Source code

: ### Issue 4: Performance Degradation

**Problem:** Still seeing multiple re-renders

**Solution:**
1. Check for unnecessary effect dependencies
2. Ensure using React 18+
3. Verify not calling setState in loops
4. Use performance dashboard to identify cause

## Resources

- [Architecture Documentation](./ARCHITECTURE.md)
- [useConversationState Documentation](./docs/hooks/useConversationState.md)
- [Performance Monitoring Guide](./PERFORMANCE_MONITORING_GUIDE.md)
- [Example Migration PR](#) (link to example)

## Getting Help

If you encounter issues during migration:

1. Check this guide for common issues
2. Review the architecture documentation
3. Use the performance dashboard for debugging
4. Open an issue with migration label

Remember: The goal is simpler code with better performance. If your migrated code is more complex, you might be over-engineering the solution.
...
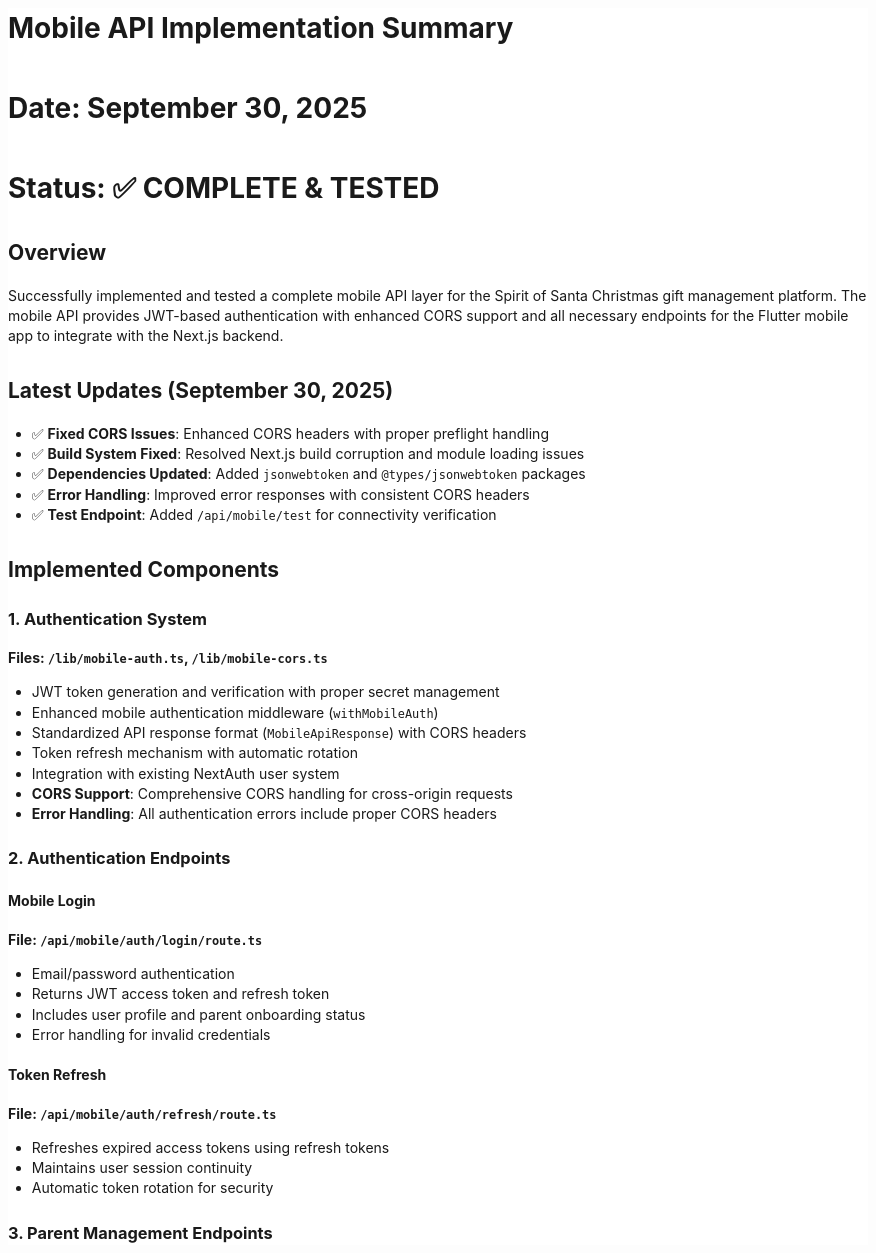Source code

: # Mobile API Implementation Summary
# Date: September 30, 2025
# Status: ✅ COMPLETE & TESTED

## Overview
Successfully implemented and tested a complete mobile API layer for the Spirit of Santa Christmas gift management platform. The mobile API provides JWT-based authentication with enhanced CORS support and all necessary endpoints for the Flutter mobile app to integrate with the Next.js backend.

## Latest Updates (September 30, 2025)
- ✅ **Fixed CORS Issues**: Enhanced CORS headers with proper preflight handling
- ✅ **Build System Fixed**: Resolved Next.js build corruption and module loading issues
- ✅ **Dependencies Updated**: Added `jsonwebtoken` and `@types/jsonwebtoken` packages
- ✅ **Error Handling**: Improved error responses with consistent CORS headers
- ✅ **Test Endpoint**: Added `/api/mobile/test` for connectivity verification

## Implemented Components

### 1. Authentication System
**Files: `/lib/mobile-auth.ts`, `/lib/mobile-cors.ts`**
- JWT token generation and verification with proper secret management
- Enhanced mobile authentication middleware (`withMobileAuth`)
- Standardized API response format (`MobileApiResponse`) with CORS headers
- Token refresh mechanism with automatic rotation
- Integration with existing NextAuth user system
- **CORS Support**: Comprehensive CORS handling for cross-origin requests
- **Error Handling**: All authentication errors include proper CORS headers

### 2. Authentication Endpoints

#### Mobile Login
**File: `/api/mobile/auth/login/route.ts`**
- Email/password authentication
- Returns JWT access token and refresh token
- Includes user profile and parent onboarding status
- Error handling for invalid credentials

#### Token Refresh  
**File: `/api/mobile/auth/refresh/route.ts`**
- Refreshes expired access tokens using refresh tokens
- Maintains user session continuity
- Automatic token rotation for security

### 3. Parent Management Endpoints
---
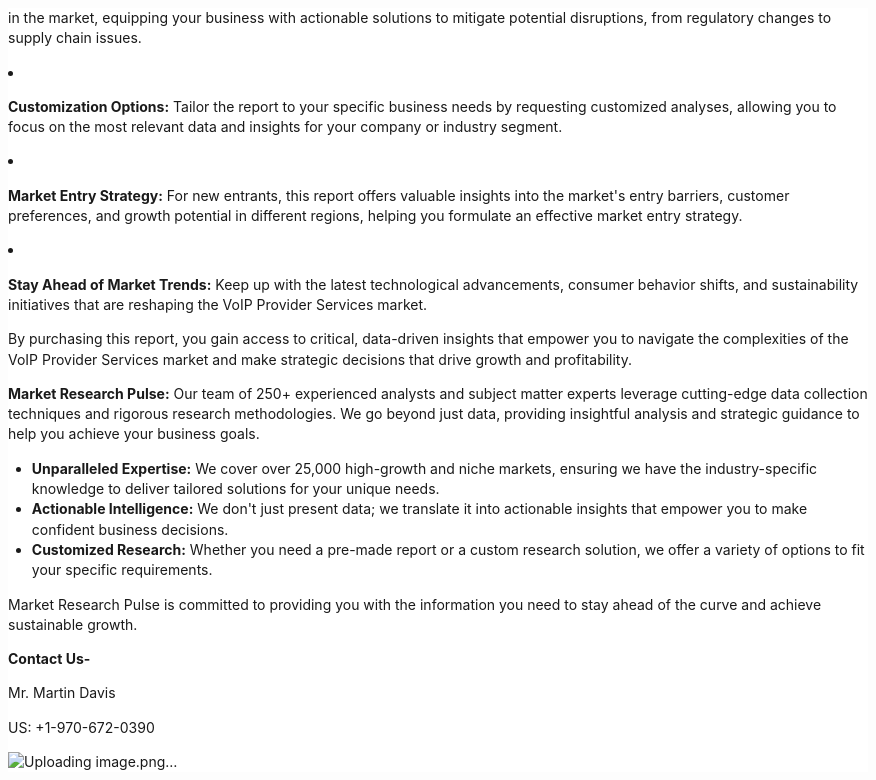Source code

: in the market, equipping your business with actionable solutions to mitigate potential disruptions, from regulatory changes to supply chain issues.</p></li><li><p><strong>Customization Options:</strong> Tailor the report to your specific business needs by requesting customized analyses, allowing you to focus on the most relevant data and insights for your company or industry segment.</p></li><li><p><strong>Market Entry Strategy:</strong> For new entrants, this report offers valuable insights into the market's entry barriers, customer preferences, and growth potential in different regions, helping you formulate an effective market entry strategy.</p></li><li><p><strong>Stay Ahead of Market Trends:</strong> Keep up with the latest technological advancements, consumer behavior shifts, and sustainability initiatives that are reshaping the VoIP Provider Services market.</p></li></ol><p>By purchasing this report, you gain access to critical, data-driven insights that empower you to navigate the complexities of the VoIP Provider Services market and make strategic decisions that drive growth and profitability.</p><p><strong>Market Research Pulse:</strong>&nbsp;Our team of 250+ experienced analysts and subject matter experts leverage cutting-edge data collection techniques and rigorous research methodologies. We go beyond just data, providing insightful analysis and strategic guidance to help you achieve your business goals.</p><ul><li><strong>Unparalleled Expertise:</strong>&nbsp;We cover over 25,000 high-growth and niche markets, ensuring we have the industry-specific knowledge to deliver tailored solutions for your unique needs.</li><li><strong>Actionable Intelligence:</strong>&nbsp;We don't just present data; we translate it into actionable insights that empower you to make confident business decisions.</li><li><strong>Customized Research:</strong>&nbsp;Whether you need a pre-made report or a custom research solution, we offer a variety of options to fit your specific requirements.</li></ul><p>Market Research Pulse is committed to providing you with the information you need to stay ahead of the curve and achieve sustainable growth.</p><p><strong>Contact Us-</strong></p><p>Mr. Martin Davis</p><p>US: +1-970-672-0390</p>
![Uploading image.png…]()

▶ [Description of the task] Reproduce exactly the lines above from the line with "# Date: September 30, 2025" to the line with "### 3. Parent Management Endpoints", including both, and add nothing.

▶ [Solved problem]
# Date: September 30, 2025
# Status: ✅ COMPLETE & TESTED

## Overview
Successfully implemented and tested a complete mobile API layer for the Spirit of Santa Christmas gift management platform. The mobile API provides JWT-based authentication with enhanced CORS support and all necessary endpoints for the Flutter mobile app to integrate with the Next.js backend.

## Latest Updates (September 30, 2025)
- ✅ **Fixed CORS Issues**: Enhanced CORS headers with proper preflight handling
- ✅ **Build System Fixed**: Resolved Next.js build corruption and module loading issues
- ✅ **Dependencies Updated**: Added `jsonwebtoken` and `@types/jsonwebtoken` packages
- ✅ **Error Handling**: Improved error responses with consistent CORS headers
- ✅ **Test Endpoint**: Added `/api/mobile/test` for connectivity verification

## Implemented Components

### 1. Authentication System
**Files: `/lib/mobile-auth.ts`, `/lib/mobile-cors.ts`**
- JWT token generation and verification with proper secret management
- Enhanced mobile authentication middleware (`withMobileAuth`)
- Standardized API response format (`MobileApiResponse`) with CORS headers
- Token refresh mechanism with automatic rotation
- Integration with existing NextAuth user system
- **CORS Support**: Comprehensive CORS handling for cross-origin requests
- **Error Handling**: All authentication errors include proper CORS headers

### 2. Authentication Endpoints

#### Mobile Login
**File: `/api/mobile/auth/login/route.ts`**
- Email/password authentication
- Returns JWT access token and refresh token
- Includes user profile and parent onboarding status
- Error handling for invalid credentials

#### Token Refresh  
**File: `/api/mobile/auth/refresh/route.ts`**
- Refreshes expired access tokens using refresh tokens
- Maintains user session continuity
- Automatic token rotation for security

### 3. Parent Management Endpoints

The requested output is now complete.